Engineering (Jan 2024)
CORMAND2: A Deception Attack Against Industrial Robots
Abstract
Industrial robots are becoming increasingly vulnerable to cyber incidents and attacks, particularly with the dawn of the Industrial Internet-of-Things (IIoT). To gain a comprehensive understanding of these cyber risks, vulnerabilities of industrial robots were analyzed empirically, using more than three million communication packets collected with testbeds of two ABB IRB120 robots and five other robots from various original equipment manufacturers (OEMs).
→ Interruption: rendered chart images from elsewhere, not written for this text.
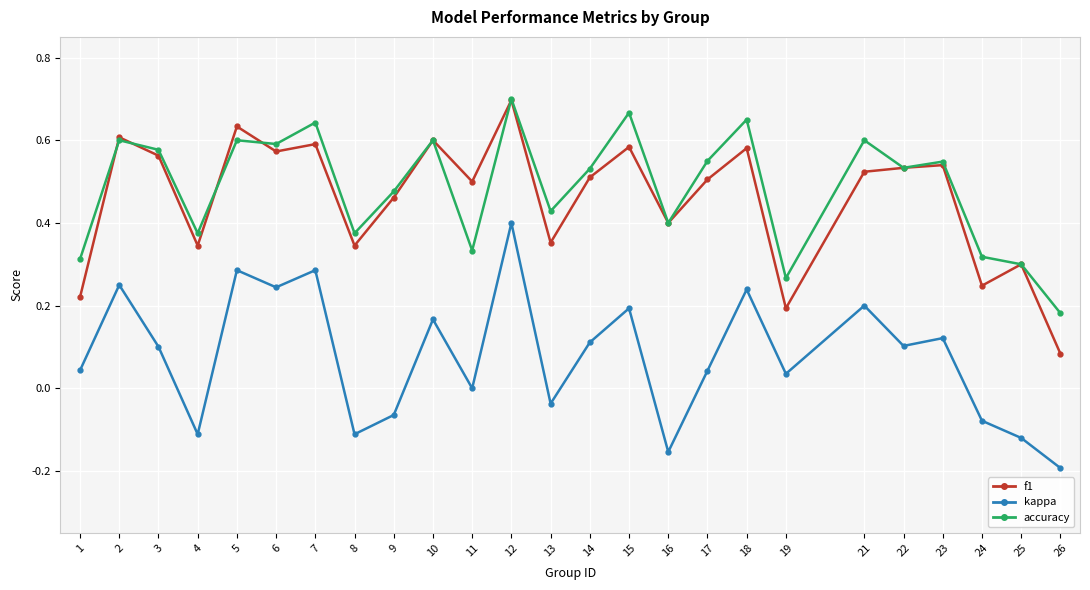

Which category has the highest value across all series?

12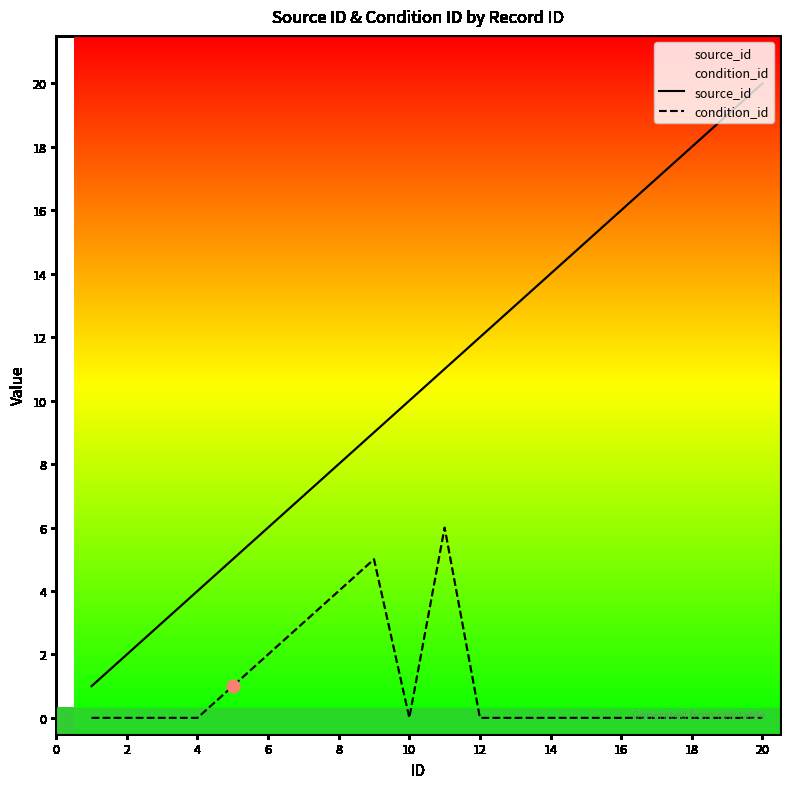

Which series has the widest spread of Y values?

source_id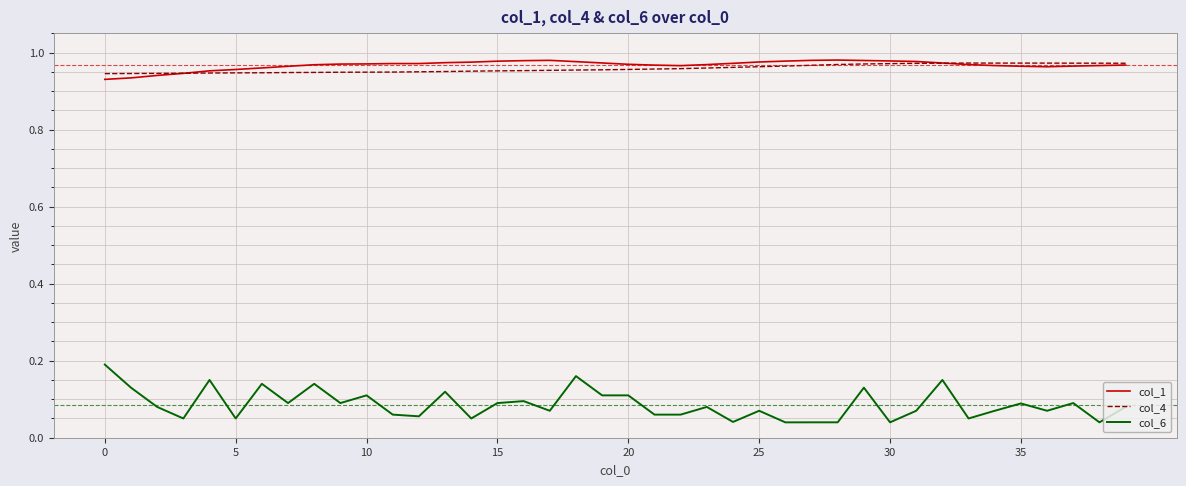

Which series has the largest range (max minus min)?

col_6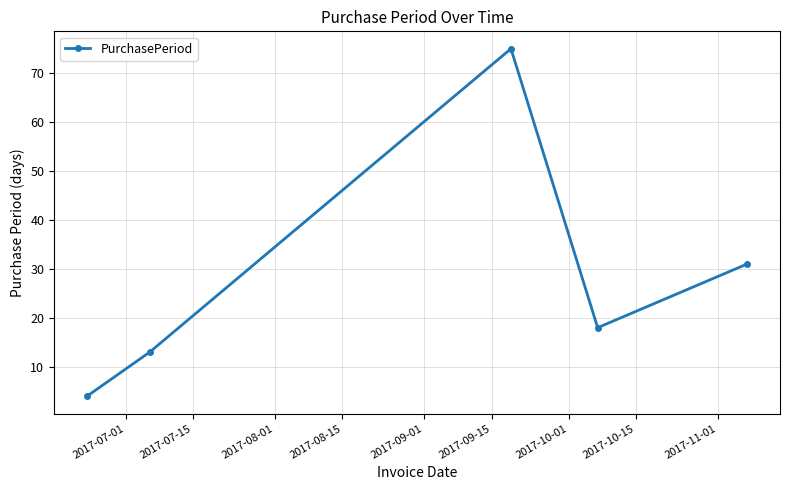

What is the average value?

28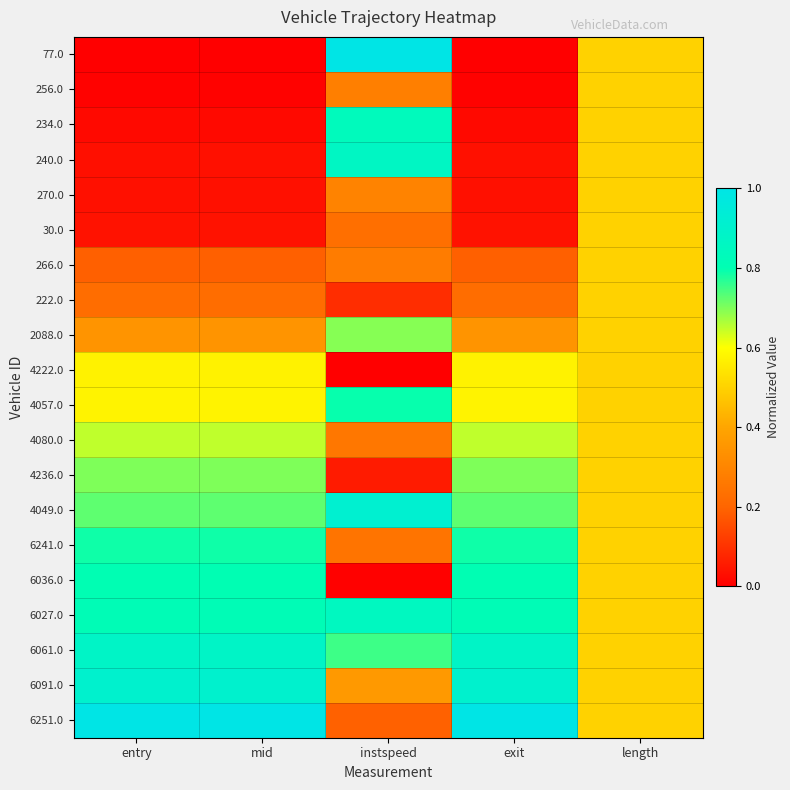

Rank the series by their maximum value, from lowest to highest.

256.0, 270.0, 30.0, 266.0, 222.0, 4222.0, 4080.0, 2088.0, 4236.0, 6241.0, 4057.0, 6036.0, 234.0, 6027.0, 240.0, 6061.0, 6091.0, 4049.0, 77.0, 6251.0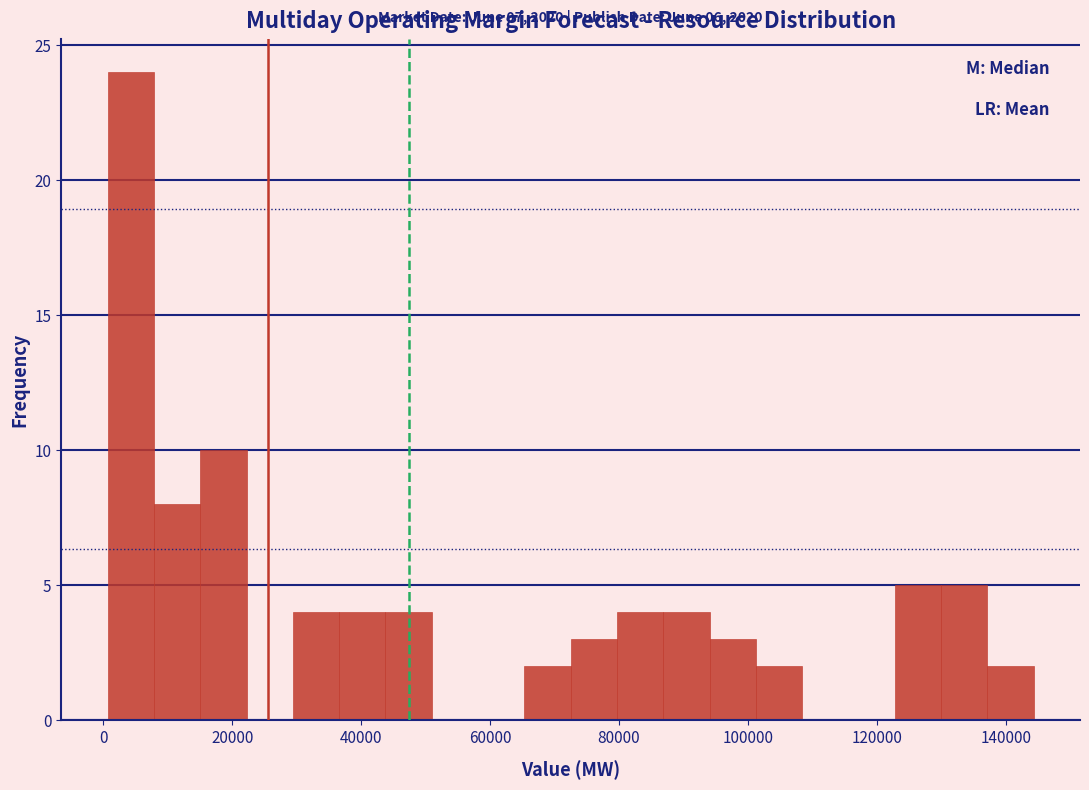

Read against the x-axis, roughly where is the centre of the tallest bar?

4000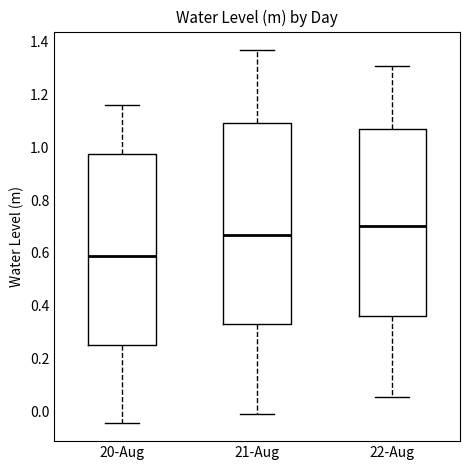

Where does the upper whisker of the box for 20-Aug end on the y-axis? The values are not printed on the chart, so give them approximately, as read against the axis.

1.16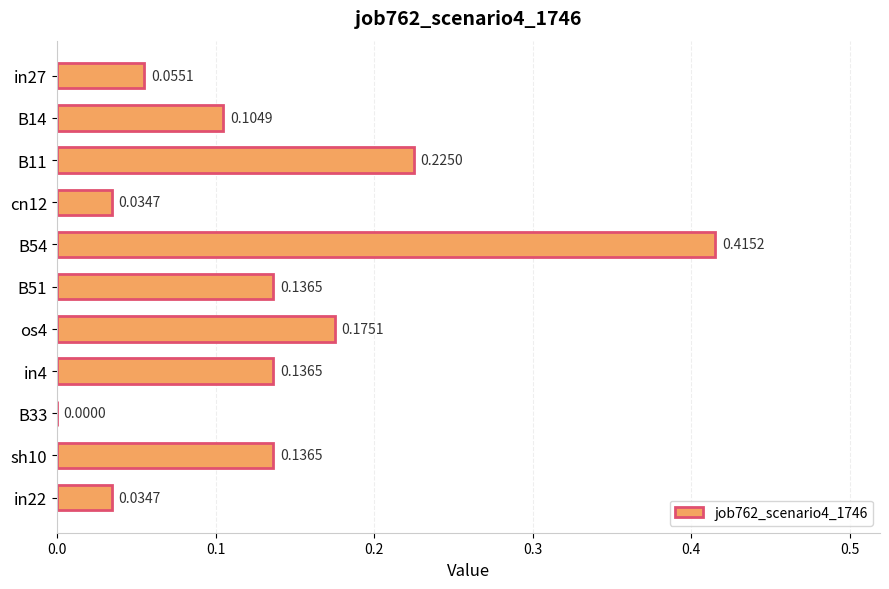

Between B54 and os4, which is larger?

B54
This analysis, guided by the confidentiality–integrity–availability (CIA) triad, uncovers robot vulnerabilities in three dimensions: confidentiality, integrity, and availability. These vulnerabilities were used to design Covering Robot Manipulation via Data Deception (CORMAND2), an automated cyber–physical attack against industrial robots. CORMAND2 manipulates robot operation while deceiving the Supervisory Control and Data Acquisition (SCADA) system that the robot is operating normally by modifying the robot's movement data and data deception. CORMAND2 and its capability of degrading the manufacturing was validated experimentally using the aforementioned seven robots from six different OEMs. CORMAND2 unveils the limitations of existing anomaly detection systems, more specifically the assumption of the authenticity of SCADA-received movement data, to which we propose mitigations for.